Allerdings kann die mangelnde Erfolgsaussicht nicht bereits auf eine Unzulässigkeit der Klage wegen doppelter Rechtshängigkeit (§ 94 SGG) gestützt werden. Denn bislang ist noch nicht höchstrichterlich abschließend entschieden, ob ein Bescheid über die endgültige Festsetzung eines Leistungsanspruchs nach dem SGB II Gegenstand eines Klageverfahrens gegen einen Bescheid über die vorläufige Bewilligung von Leistungen nach dem SGB II (§§ 40 SGB II, 328 Drittes Buch Sozialgesetzbuch) für denselben Zeitraum wird (offen gelassen in LSG Berlin-Brandenburg, Beschluss vom 1. Oktober 2009, L 10 AS 654/09 NZB, juris, mit weiteren Nachweisen zum Streitstand). Zwar regeln beide Bescheide die Höhe eines Leistungsanspruchs nach dem SGB II für denselben Zeitraum. Die vorläufige Leistung ist gegenüber der endgültigen Leistung jedoch eine Leistung sui generis und damit ein aliud gegenüber der endgültigen Leistung. Materiell-rechtlich handelt es sich mithin um zwei verschiedene Ansprüche (BSG, Urteil vom 06. April 2011, B 4 AS 119/10 R = SGb 2011, 323). Ob der Bescheid über die endgültige Leistungsbewilligung Gegenstand des Klageverfahrens wird, dürfte demnach möglicherweise vom Begehren der Kläger im Rahmen der Klage gegen die vorläufige Leistungsbewilligung abhängen. Denn nach dem Urteil des Bundessozialgerichts (BSG) vom 6. April 2011 (aaO) ist ein auf endgültige Leistung gerichtetes Begehren im Rahmen einer Klage gegen einen vorläufigen Bewilligungsbescheid nicht grundsätzlich unzulässig. Bei konsequenter Fortsetzung des Ansatzes des BSG müsste in diesen Fällen im Rahmen einer - zulässigen - Klage auf endgültige Leistungen ein die endgültige Leistung regelnder Bescheid nach § 96 SGG Gegenstand der Klage werden. Wenn das Begehren im Rahmen einer Klage gegen einen Bescheid über die vorläufige Bewilligung lediglich auf vorläufig höhere Leistungen gerichtet ist (dies dürfte im Verfahren S 18 AS 34392/08 der Fall gewesen sein), dürfte der Bescheid über die endgültige Leistungsbewilligung nicht Gegenstand des Verfahrens geworden sein.

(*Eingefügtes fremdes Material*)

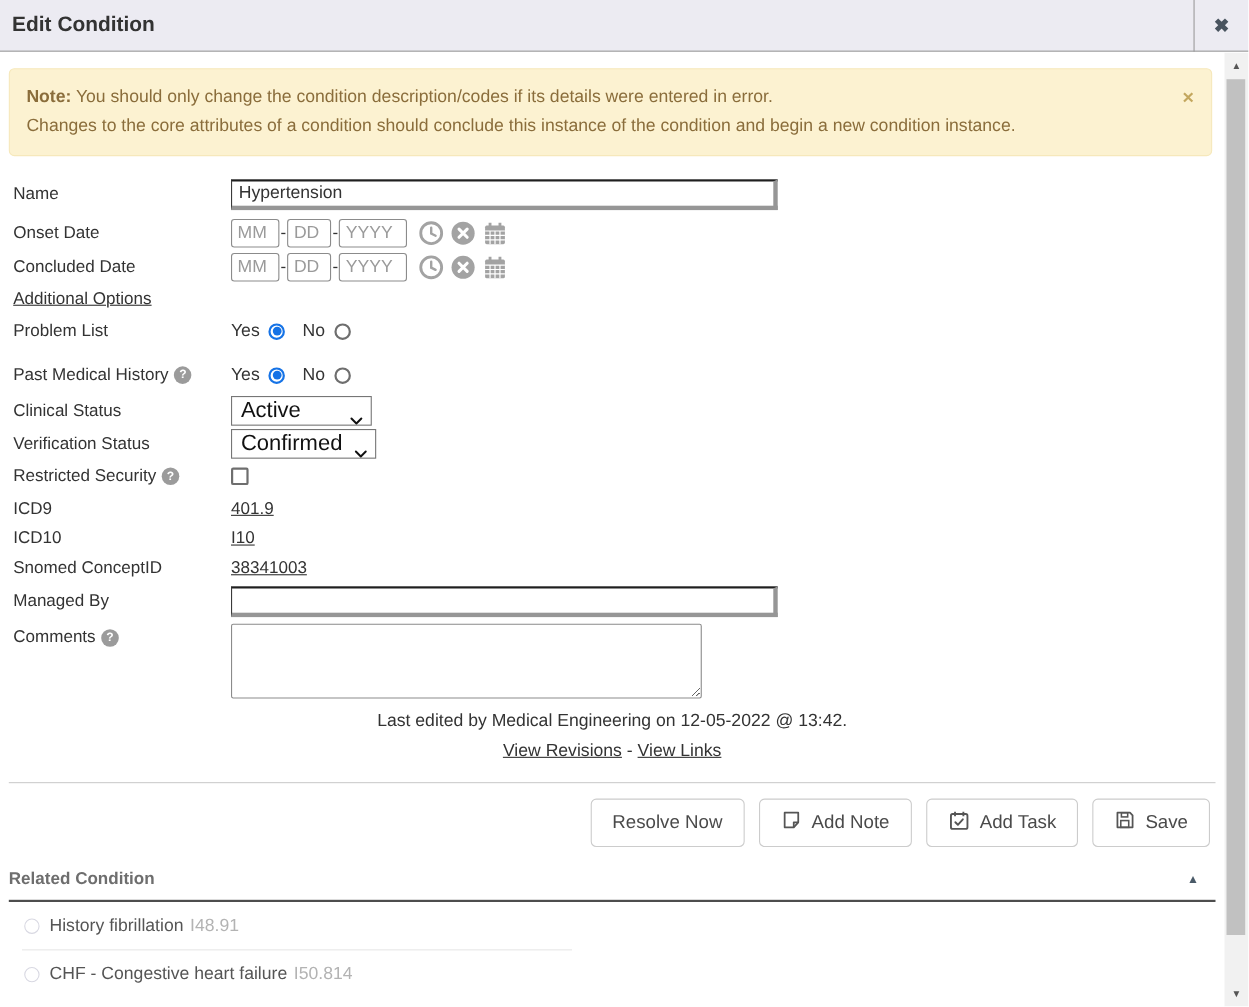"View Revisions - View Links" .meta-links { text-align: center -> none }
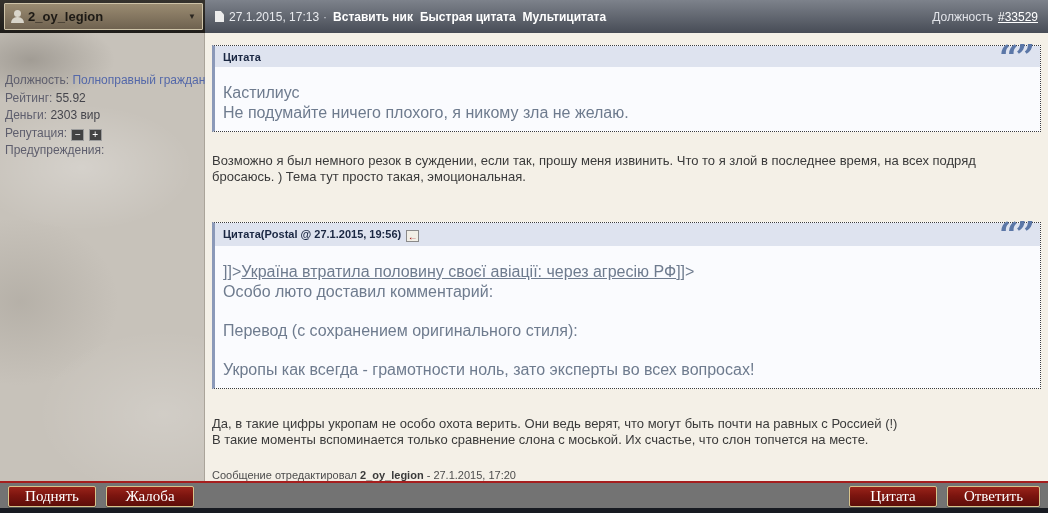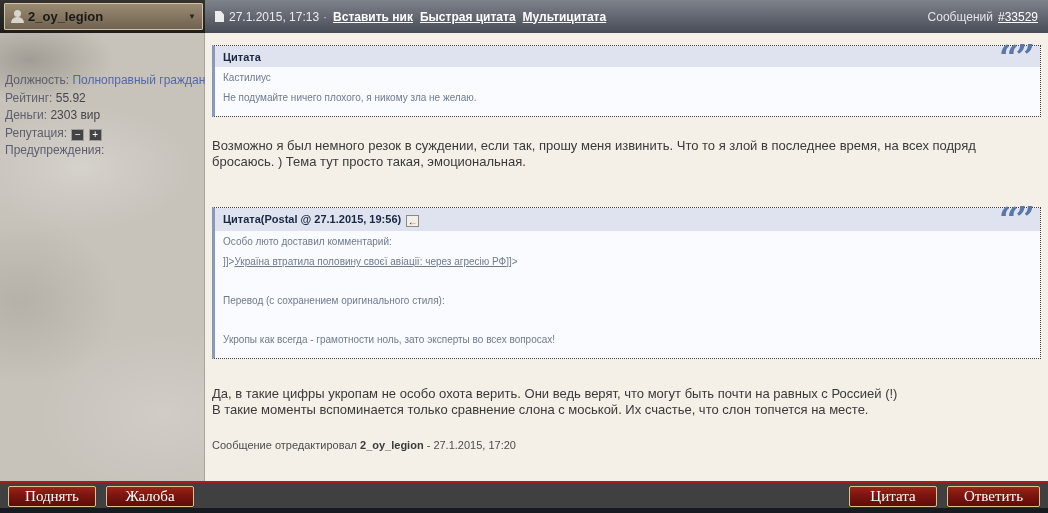"Вставить ник" .tb-link { text-decoration: underline -> none }
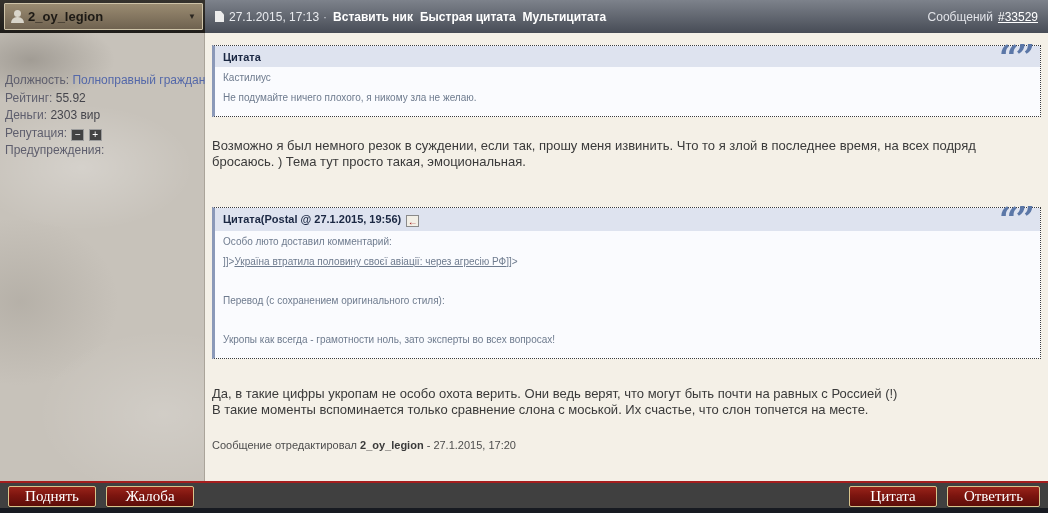"Сообщений" span.msg-label { text: Сообщений -> Должность }
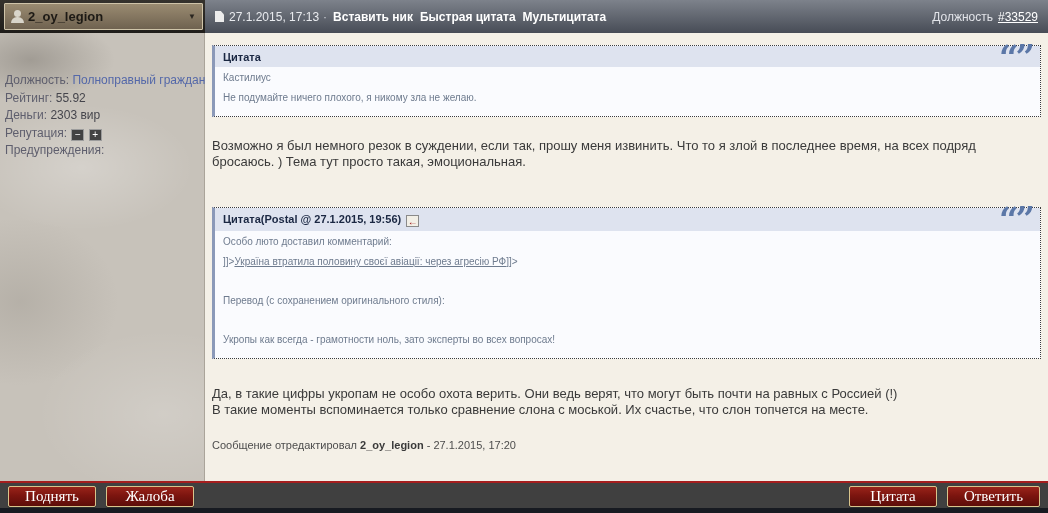"Кастилиус" .quote-body { font-size: 10px -> 16px; padding: 1px 8px 8px -> 16px 8px 8px }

Die Klage gegen den Änderungsbescheid vom 20. November 2008 hat jedoch keine hinreichende Aussicht auf Erfolg, weil sich der Änderungsbescheid bei der im PKH-Beschwerdeverfahren nur gebotenen und erforderlichen summarischen Prüfung als rechtmäßig erweist. Fehler bei der Einkommensberechnung oder der endgültigen Festsetzung des Leistungsanspruchs der Kläger im streitigen Zeitraum sind weder vorgetragen noch sonst ersichtlich. Die Kläger haben ihr Begehren auf Gewährung höherer Leistungen im Wesentlichen nur auf die Verfassungswidrigkeit der Regelleistung bzw. des Sozialgeldes gestützt. Nach dem Urteil des Bundesverfassungsgerichts vom 9. Februar 2010 (1 BvL 1/09 u.a., juris) sowie seinem Beschluss vom 24. März 2010 (1 BvR 395/09, juris) sind die verfassungswidrigen Normen, mit denen die Regelleistungen im SGB II festgesetzt wurden, bis zum 31. Dezember 2010 weiterhin anwendbar. Der Gesetzgeber ist zu einer rückwirkenden Neuregelung nicht verpflichtet und hat diese im Gesetz vom 24. März 2011 (BGBl. I S. 453) auch nicht vorgenommen. Auch war der Beklagte befugt, nach Vorlage der Einkommensnachweise den Leistungsanspruch endgültig zu berechnen und festzusetzen. Mit Erlass des endgültigen Bescheides erledigt sich der vorläufige Bescheid gemäß § 39 Abs. 2 Zehntes Buch Sozialgesetzbuch, ohne dass er gesondert aufgehoben werden muss (vgl. Conradis in LPK-SGB II, 4. Auflage, § 40 Rn. 8).

Die Kostenentscheidung beruht auf § 73a Abs. 1 Satz 1 SGG iVm § 127 Abs. 4 ZPO.

Dieser Beschluss kann nicht mit der Beschwerde an das Bundessozialgericht angefochten werden (§ 177 SGG).